Disunnatkan bagi Imam dan orang sembahyang sendiri, berdiri di arah kepala mayat laki-laki, atau di arah tengah (pinggang) mayat perempuan.

Sabda Rasulullah saw:

"Dari Abu Ghalib al-Hannath, katanya: Aku menyaksikan Anas bin Malik menyembahyangkan jenazah orang laki-laki, ia berdiri pada arah kepalanya; setelah di angkat jenazah itu, di datangkan pula jenazah perempuan lalu disembahyangkannya, maka ia berdiri tentang pinggangnya. Di antara kami turut Al-Ala bin Ziyad Al-'Alawi, maka setelah dilihatnya perbedaan berdirinya antara jenazah laki-laki dan perempuan, ia bertanya Hai Pak Hamzalh, beginikah Rasulullah saw berdiri pada laki-laki, dan pada perempuan sebagai berdirimu? Jawabnya: Ya." (HR. Ahmad, Ibnu Majah.dan Tirmidzi).

Beberapa mayat, boleh disembahyangkan bersama-sama. Jika mayat hanya diperoleh sebagian anggota badannya saja, anggota itu wajib juga dimandikan dan disembahyangkan. Sahabat pernah menyembahyangkan tangan Abdur Rahman yang dijatuhkan burung; mereka dapat mengenal tangannya itu, dengan melihat cincinnya. (Riwayat Syafii).

Anak yang gugur sebelum sampai bulannya, jika terang hidupnya dengan tanda-tanda; hukumnya seperti orang yang besar (wajib dimandikan, dikafani, disembahyangkan dan dikuburkan).

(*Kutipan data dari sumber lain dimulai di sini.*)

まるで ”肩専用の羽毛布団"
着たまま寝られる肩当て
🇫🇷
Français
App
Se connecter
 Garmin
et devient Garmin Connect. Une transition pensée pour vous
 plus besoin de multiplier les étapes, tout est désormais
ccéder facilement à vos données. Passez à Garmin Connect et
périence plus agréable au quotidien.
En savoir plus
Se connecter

Kalau tidak ada tanda-tanda hidupnya, tidak disembahyangkan. Mayat orang yang tidak beragama Islam tidak boleh di sembahyangkan hanya boleh dimandikan dan dikafani, karena Nabi saw pernah menyuruh Ali memandikan bapaknya dan mengafaninya.(HR. Abu Daud dan Nasai).

Firman Allah SWT
"Dan janganlah kamu sekali-kali menyembahyangkan (Jenazah) seorang yang mati di antara mereka, dan janganlah kamu berdiri (mendoakan) di kuburnya. Sesungguhnya mereka telah kafir kepada Allah dan Rasul-Nya dan mereka mati dalam keadaan fasik. " (QS. at-Taubah: 84).